## Your objective
Search the entries below for "wavelets", and copy each line where it appears.

==== Source material

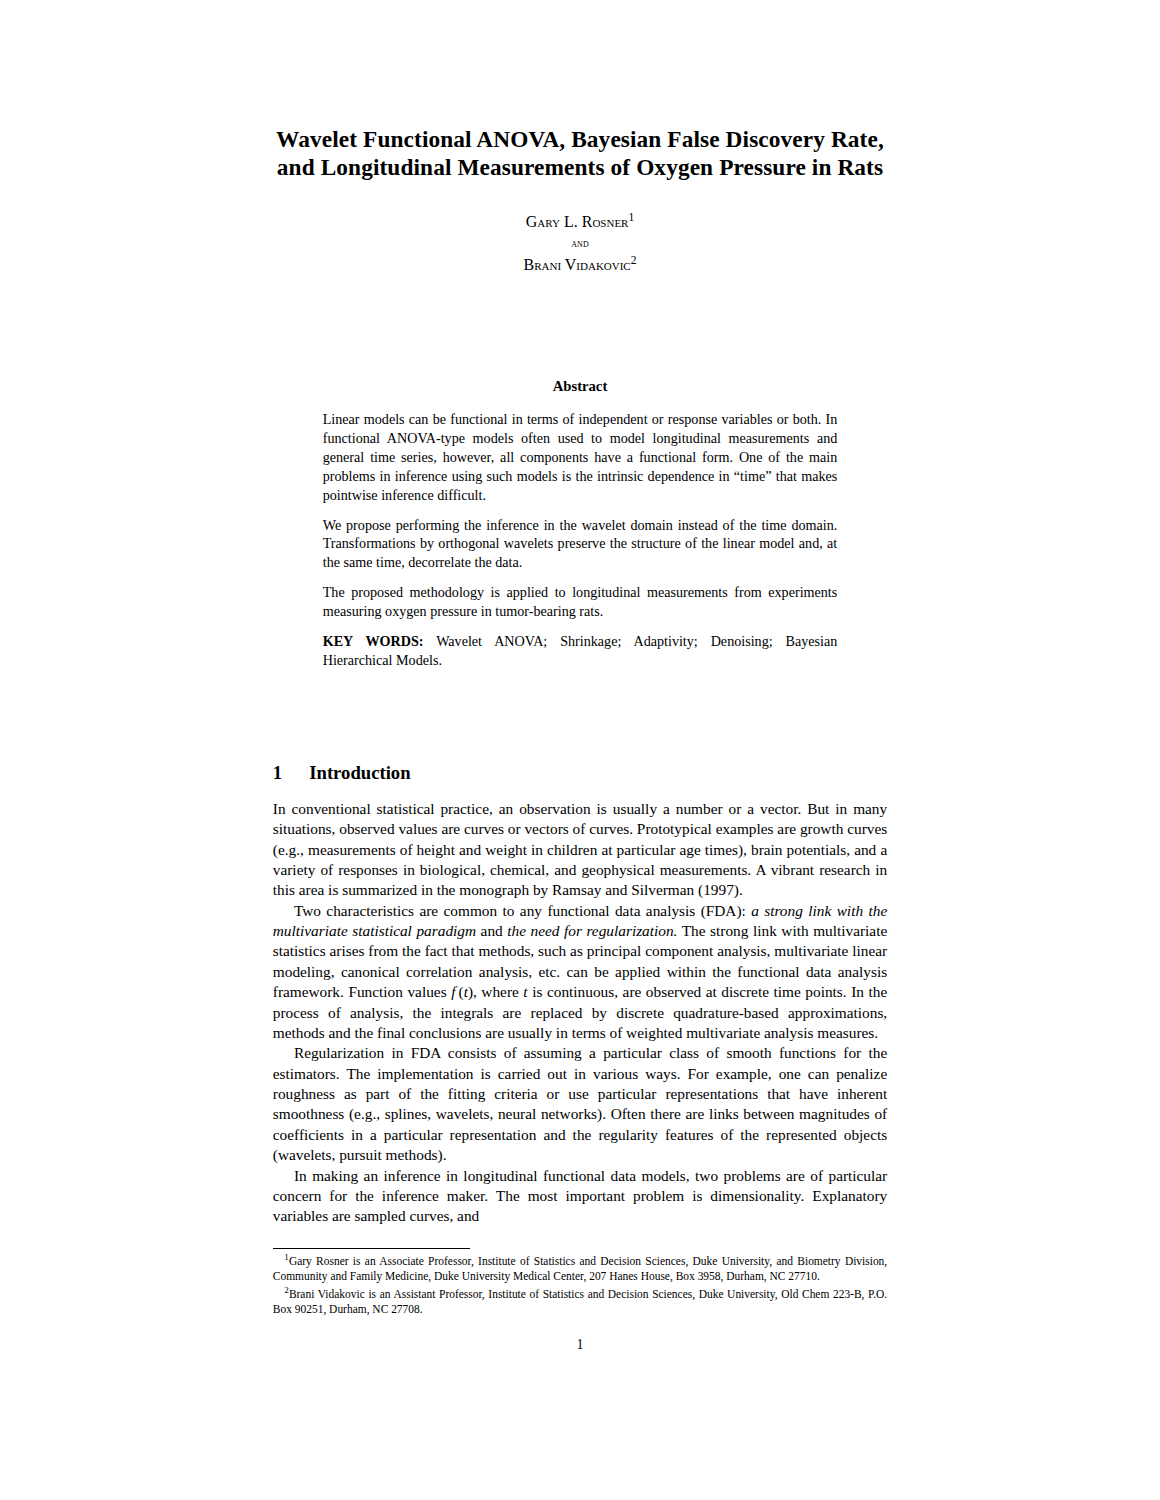Wavelet Functional ANOVA, Bayesian False Discovery Rate,
and Longitudinal Measurements of Oxygen Pressure in Rats
Gary L. Rosner1 and Brani Vidakovic2
Abstract
Linear models can be functional in terms of independent or response variables or both. In functional ANOVA-type models often used to model longitudinal measurements and general time series, however, all components have a functional form. One of the main problems in inference using such models is the intrinsic dependence in “time” that makes pointwise inference difficult.
We propose performing the inference in the wavelet domain instead of the time domain. Transformations by orthogonal wavelets preserve the structure of the linear model and, at the same time, decorrelate the data.
The proposed methodology is applied to longitudinal measurements from experiments measuring oxygen pressure in tumor-bearing rats.
KEY WORDS: Wavelet ANOVA; Shrinkage; Adaptivity; Denoising; Bayesian Hierarchical Models.
1 Introduction
In conventional statistical practice, an observation is usually a number or a vector. But in many situations, observed values are curves or vectors of curves. Prototypical examples are growth curves (e.g., measurements of height and weight in children at particular age times), brain potentials, and a variety of responses in biological, chemical, and geophysical measurements. A vibrant research in this area is summarized in the monograph by Ramsay and Silverman (1997).
Two characteristics are common to any functional data analysis (FDA): a strong link with the multivariate statistical paradigm and the need for regularization. The strong link with multivariate statistics arises from the fact that methods, such as principal component analysis, multivariate linear modeling, canonical correlation analysis, etc. can be applied within the functional data analysis framework. Function values f (t), where t is continuous, are observed at discrete time points. In the process of analysis, the integrals are replaced by discrete quadrature-based approximations, methods and the final conclusions are usually in terms of weighted multivariate analysis measures.
Regularization in FDA consists of assuming a particular class of smooth functions for the estimators. The implementation is carried out in various ways. For example, one can penalize roughness as part of the fitting criteria or use particular representations that have inherent smoothness (e.g., splines, wavelets, neural networks). Often there are links between magnitudes of coefficients in a particular representation and the regularity features of the represented objects (wavelets, pursuit methods).
In making an inference in longitudinal functional data models, two problems are of particular concern for the inference maker. The most important problem is dimensionality. Explanatory variables are sampled curves, and
1Gary Rosner is an Associate Professor, Institute of Statistics and Decision Sciences, Duke University, and Biometry Division, Community and Family Medicine, Duke University Medical Center, 207 Hanes House, Box 3958, Durham, NC 27710.
2Brani Vidakovic is an Assistant Professor, Institute of Statistics and Decision Sciences, Duke University, Old Chem 223-B, P.O. Box 90251, Durham, NC 27708.
1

========

## Written solution
We propose performing the inference in the wavelet domain instead of the time domain. Transformations by orthogonal wavelets preserve the structure of the linear model and, at the same time, decorrelate the data.
Regularization in FDA consists of assuming a particular class of smooth functions for the estimators. The implementation is carried out in various ways. For example, one can penalize roughness as part of the fitting criteria or use particular representations that have inherent smoothness (e.g., splines, wavelets, neural networks). Often there are links between magnitudes of coefficients in a particular representation and the regularity features of the represented objects (wavelets, pursuit methods).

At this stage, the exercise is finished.